Page extract
※ ※ ※
Note Kotlinx serialization only works via the standard compiler plugin

“Minified” means the JSON was minified with whitespaces between keys and values removed. Note this is only relevant for deserialization.

AutoValue APIs are done via AutoValue models with the auto-value-gson/Moshi extensions, thus using generated adapters.

Kotlin codegen generates Kotlin JsonAdapters.

Reflection is done usually on a simple class due to limitations of instantiation. Moshi’s reflection library is the exception (it can handle data class types)

String serialization is a practical example, buffered input/output is likely more representative of how your stack works in terms of I/O

Latest results TL;DR

  • Fastest reader: Moshi
  • Fastest writer: Moshi

Speed is not everything though! Different libraries come with different trade offs. That said, these are benchmarks.

Project structure

  • :models - all the core models being benchmarked + json files (in resources)
※ ※ ※
Tasks to perform
1. From the JSON library benchmark notes, list the five benchmark variants whose meaning is explained in the notes before the "Latest results TL;DR" heading.
2. Continue the JSON library benchmark page from its last line, adding the next entries under "Project structure" in the same style.

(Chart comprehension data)
※ ※ ※
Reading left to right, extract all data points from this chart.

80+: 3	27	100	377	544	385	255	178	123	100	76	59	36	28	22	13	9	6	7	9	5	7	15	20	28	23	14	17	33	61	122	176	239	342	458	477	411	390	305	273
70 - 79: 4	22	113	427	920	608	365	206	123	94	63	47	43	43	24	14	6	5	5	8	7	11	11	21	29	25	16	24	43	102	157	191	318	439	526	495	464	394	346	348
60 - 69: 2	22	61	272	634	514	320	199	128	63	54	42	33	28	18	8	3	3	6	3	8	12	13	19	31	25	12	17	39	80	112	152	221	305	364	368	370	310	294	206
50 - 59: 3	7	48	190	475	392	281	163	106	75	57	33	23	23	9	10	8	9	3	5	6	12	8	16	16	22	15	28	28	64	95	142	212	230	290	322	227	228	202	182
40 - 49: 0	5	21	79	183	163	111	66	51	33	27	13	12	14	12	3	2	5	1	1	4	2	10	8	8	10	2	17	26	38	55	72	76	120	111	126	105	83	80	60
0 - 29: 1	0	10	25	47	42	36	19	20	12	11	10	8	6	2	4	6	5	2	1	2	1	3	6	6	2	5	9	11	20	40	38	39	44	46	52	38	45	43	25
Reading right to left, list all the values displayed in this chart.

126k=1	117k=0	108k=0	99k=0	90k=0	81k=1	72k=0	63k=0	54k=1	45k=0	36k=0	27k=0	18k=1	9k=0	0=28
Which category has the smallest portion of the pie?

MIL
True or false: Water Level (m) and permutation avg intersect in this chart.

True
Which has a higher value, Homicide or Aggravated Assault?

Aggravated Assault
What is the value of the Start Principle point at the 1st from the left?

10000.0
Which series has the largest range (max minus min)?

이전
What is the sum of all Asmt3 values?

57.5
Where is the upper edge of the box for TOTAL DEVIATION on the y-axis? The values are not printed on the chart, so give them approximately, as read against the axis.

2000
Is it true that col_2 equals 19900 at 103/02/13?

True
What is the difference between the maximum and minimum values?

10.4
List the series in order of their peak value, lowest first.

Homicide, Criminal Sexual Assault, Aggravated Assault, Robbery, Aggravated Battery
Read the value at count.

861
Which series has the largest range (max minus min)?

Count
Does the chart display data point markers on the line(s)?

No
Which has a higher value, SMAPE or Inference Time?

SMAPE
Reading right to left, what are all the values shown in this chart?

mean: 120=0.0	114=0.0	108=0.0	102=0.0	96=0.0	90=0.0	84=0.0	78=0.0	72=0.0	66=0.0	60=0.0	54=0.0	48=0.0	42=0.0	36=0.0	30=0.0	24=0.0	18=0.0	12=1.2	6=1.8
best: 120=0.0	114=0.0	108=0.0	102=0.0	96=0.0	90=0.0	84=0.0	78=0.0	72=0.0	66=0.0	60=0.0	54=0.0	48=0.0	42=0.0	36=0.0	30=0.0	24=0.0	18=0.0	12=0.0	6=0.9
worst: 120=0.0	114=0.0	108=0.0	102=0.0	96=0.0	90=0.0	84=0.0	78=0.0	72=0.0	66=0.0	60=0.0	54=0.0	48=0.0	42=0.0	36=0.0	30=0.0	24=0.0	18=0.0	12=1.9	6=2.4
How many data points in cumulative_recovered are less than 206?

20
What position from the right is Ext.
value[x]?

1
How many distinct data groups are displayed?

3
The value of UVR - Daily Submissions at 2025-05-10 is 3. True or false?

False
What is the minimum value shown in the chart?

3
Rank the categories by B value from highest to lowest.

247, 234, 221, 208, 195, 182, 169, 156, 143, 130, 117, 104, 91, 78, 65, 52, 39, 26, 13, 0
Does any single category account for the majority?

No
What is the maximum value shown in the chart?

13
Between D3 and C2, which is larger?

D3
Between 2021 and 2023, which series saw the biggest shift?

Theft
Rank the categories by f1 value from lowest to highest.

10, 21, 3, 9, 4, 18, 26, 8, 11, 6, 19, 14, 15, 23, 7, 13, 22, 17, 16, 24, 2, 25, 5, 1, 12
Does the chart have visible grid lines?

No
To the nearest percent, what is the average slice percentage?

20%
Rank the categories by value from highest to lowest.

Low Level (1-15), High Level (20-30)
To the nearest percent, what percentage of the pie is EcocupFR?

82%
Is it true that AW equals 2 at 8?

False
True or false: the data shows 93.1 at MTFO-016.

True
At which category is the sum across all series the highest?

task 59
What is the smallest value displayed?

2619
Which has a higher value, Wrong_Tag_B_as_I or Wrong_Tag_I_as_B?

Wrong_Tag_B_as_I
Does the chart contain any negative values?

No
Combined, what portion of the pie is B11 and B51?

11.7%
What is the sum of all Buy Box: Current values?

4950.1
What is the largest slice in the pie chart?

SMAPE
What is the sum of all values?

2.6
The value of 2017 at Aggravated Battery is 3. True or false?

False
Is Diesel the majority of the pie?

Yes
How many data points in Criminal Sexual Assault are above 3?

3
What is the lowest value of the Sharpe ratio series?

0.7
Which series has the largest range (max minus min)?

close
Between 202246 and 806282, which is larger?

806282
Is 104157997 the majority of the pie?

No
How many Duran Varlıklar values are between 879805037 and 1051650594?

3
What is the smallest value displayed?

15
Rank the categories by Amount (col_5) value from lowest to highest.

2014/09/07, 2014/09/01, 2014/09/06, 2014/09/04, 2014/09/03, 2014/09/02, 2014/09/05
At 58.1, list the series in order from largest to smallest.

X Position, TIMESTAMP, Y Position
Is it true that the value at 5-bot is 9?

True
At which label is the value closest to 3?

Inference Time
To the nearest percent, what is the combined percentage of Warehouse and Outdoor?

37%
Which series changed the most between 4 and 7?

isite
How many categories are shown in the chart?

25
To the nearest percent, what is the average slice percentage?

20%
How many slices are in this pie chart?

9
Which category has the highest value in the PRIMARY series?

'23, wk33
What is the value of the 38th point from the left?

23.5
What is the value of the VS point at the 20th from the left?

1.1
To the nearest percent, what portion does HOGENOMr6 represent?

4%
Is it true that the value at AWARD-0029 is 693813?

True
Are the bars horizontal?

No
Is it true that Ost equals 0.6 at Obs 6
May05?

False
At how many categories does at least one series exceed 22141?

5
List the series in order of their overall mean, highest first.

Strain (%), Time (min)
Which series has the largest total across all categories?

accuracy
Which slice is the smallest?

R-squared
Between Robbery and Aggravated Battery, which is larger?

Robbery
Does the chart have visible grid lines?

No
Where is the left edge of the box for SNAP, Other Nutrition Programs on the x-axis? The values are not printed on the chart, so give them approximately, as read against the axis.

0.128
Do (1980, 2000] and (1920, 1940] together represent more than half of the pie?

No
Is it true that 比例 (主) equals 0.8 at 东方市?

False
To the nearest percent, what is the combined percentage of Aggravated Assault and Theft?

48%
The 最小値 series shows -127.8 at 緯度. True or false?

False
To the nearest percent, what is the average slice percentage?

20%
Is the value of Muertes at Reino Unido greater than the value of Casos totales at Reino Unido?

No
※ ※ ※
Expected outputs
1.
- Minified
- AutoValue
- Kotlin codegen
- Reflection
- String serialization

2.
  • :jmh - JMH benchmarks
  • :android:benchmark - Android benchmarks

For each of the JMH and Android benchmarks, there are two kinds of benchmarks:

  • A core “Benchmark” for pure speed comparisons
  • A polymorphic test. In the case of this project, these tests are purely comparing Moshi’s PolymorphicJsonAdapterFactory against Gson’s RuntimeTypeAdapterFactory.

Running locally

JMH tests

./gradlew jmh -Pjmh=<File name to Run>

Android tests

./gradlew :android:benchmark:connectedCheck

You can use respective *DataParser.kt files to parse the raw results (starting with the first benchmark line after the headers).